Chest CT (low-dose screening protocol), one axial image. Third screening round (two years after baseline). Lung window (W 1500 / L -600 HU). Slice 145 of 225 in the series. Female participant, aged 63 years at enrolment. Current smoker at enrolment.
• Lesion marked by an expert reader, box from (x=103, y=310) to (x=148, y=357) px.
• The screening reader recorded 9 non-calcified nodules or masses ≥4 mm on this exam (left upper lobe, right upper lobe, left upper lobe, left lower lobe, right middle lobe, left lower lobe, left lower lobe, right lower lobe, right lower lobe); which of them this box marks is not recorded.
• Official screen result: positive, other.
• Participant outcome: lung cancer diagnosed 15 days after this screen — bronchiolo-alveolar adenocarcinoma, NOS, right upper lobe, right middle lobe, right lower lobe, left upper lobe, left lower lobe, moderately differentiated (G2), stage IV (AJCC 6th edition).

• • • • •

● **ASSIGNED TASK**
Output the lines from the one with "result: positive, other." through the end of the records above, exactly, including both ends, and nothing besides.

● **RESPONSE AREA**
• Official screen result: positive, other.
• Participant outcome: lung cancer diagnosed 15 days after this screen — bronchiolo-alveolar adenocarcinoma, NOS, right upper lobe, right middle lobe, right lower lobe, left upper lobe, left lower lobe, moderately differentiated (G2), stage IV (AJCC 6th edition).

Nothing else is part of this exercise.